Excerpt provided |
=== Begin Enclosure ===
# I'm On A Boat Acappella



## Ffzzynxnynxxyninx (Aug 12, 2010)

I saw this for the first time today, and it is surprisingly really good.

[video=youtube;KxdskI3uV3A]http://www.youtube.com/watch?v=KxdskI3uV3A[/video]


----------



## Jashwa (Aug 13, 2010)

Meh. 

The original is too good and I can't appreciate this because of how much better the original is.


----------



## 8-bit (Aug 13, 2010)

On a blimp <3

But, I'm a fan hearing songs sung/played differently


----------



## Ffzzynxnynxxyninx (Aug 13, 2010)

The original was great, sure. But getting this many people together and actually rehearsing something like that, figuring out the parts and everything, and performing it pretty well impresses me.


----------



## Koronikov (Aug 13, 2010)

Pianowolfy said:


> I saw this for the first time today, and it is surprisingly really good.
> 
> [video=youtube;KxdskI3uV3A]http://www.youtube.com/watch?v=KxdskI3uV3A[/video]


 
I used to know the original song word for word >.> that and "like a boss"


----------



## Ffzzynxnynxxyninx (Aug 13, 2010)

Koronikov said:


> I used to know the original song word for word >.> that and "like a boss"



:3 I wonder if Andy has done any new videos. I haven't checked, but I figure if he's made one worth hearing I would have heard it by now.

I love the boat song but my favorite is still "I Threw It On the Ground" XDXD


----------



## Koronikov (Aug 13, 2010)

Pianowolfy said:


> :3 I wonder if Andy has done any new videos. I haven't checked, but I figure if he's made one worth hearing I would have heard it by now.
=== End Enclosure ===
Information supplied |
=== Begin Enclosure ===
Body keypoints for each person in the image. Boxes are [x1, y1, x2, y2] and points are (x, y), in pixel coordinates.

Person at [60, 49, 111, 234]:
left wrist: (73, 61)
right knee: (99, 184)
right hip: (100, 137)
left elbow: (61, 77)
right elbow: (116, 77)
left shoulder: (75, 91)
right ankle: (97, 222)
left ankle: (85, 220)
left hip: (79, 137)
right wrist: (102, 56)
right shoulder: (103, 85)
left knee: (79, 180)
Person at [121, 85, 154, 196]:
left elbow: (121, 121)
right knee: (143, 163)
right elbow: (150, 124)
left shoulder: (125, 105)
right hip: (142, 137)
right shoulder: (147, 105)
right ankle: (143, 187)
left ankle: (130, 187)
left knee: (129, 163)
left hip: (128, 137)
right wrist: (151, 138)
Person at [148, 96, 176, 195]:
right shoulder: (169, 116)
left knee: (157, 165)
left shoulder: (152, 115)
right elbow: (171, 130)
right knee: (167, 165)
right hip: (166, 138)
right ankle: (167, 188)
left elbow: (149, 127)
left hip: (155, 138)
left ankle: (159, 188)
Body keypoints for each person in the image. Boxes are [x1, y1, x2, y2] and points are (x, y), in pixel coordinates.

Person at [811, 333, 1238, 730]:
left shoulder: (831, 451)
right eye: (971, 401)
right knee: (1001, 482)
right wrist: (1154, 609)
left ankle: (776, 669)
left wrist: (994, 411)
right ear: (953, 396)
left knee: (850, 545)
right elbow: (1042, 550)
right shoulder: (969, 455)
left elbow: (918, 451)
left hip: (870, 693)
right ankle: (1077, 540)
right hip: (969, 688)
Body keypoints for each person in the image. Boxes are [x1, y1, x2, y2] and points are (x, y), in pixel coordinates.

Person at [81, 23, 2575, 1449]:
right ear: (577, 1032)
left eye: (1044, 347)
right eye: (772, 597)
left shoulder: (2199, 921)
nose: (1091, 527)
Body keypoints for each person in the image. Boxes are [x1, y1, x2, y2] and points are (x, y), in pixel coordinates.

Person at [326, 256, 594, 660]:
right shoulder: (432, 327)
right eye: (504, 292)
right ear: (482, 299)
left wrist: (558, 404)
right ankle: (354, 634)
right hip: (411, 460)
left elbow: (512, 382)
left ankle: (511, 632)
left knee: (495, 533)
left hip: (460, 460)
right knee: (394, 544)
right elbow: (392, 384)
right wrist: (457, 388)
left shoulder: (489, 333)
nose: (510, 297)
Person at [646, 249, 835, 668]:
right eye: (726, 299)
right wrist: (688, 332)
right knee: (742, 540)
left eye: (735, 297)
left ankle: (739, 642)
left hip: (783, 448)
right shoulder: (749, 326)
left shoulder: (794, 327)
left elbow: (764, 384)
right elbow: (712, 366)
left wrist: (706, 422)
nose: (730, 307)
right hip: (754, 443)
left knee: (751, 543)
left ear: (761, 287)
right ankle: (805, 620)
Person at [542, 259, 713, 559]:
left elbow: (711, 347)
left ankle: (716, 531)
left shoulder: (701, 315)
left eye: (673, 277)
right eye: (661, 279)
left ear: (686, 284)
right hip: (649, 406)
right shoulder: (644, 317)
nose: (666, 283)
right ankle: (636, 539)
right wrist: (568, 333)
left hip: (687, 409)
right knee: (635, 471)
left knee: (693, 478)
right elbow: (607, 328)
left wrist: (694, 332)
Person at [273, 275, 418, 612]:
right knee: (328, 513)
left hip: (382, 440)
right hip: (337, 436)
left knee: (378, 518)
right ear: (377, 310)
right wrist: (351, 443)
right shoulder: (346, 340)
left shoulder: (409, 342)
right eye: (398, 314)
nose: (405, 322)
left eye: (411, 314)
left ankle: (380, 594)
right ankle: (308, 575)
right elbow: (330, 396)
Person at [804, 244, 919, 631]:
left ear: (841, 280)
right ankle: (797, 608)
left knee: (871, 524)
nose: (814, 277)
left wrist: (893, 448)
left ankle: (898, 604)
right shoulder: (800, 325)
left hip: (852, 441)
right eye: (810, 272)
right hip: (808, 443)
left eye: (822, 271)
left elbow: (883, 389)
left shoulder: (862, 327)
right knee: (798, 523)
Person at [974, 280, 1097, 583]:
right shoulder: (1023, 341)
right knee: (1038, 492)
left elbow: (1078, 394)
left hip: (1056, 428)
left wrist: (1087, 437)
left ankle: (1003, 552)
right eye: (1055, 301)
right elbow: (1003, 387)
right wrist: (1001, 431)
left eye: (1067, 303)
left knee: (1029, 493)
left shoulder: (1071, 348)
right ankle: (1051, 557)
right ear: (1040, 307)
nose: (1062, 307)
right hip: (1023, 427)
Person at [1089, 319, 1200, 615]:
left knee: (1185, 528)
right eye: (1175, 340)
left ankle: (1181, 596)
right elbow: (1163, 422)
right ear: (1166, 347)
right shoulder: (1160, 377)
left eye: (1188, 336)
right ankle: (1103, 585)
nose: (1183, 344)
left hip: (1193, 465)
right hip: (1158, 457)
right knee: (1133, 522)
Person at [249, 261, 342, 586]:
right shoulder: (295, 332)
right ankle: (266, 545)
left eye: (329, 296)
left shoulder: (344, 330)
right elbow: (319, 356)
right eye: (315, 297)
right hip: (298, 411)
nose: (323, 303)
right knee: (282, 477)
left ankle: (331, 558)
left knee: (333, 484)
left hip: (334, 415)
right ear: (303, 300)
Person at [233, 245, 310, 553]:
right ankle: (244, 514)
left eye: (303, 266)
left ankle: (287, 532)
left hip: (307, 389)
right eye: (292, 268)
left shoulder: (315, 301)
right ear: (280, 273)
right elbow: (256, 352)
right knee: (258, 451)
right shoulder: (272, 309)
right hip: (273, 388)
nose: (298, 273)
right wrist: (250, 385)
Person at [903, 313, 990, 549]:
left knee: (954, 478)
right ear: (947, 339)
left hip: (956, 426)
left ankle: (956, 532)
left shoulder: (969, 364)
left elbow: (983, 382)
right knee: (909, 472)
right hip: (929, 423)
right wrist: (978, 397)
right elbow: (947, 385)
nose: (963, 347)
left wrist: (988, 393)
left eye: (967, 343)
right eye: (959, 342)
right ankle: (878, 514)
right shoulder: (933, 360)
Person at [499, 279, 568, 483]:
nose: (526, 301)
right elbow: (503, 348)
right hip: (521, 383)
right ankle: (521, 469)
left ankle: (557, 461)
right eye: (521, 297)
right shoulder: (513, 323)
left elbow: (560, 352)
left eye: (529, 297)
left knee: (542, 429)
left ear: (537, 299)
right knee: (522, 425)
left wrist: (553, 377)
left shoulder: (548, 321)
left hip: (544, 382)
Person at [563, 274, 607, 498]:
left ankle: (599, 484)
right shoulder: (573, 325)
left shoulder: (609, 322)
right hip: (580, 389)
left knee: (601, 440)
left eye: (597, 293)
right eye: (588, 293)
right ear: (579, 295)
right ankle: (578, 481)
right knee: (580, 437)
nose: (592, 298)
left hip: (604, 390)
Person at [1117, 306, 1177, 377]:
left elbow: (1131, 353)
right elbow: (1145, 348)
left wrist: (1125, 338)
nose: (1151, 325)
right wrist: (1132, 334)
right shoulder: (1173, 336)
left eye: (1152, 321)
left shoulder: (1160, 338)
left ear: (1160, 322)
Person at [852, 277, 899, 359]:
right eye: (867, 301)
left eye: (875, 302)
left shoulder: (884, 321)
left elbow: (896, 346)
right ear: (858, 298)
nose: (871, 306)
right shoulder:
=== End Enclosure ===
Set of tasks |
1 – From the forum thread about the a cappella version of "I'm On A Boat," copy out the stretch from "## 8-bit (Aug" through "well impresses me.".
2 – Write the next part of the forum thread on the a cappella "I'm On A Boat" cover, picking up after its final line.

Answers to the exercise |
1 –
## 8-bit (Aug 13, 2010)

On a blimp <3

But, I'm a fan hearing songs sung/played differently


----------



## Ffzzynxnynxxyninx (Aug 13, 2010)

The original was great, sure. But getting this many people together and actually rehearsing something like that, figuring out the parts and everything, and performing it pretty well impresses me.

2 –
> 
> I love the boat song but my favorite is still "I Threw It On the Ground" XDXD



Andy Samberg has done a few more id have to look for em

off the top of my head: 
Cool guys dont look at explosions
Mother lover
Jizz in My pants
there was another one about having a good day, cant remember the name though
..thats all i can think off


----------



## Fenrari (Aug 13, 2010)

Meh... I couldn't watch that... the main guy's voice and the acoustics of the room didn't work for me.


----------



## Koronikov (Aug 13, 2010)

Fenrari said:


> Meh... I couldn't watch that... the main guy's voice and the acoustics of the room didn't work for me.


 
I have to agree here


----------



## Swizzle (Aug 13, 2010)

Pianowolfy said:


> I saw this for the first time today, and it is surprisingly really good.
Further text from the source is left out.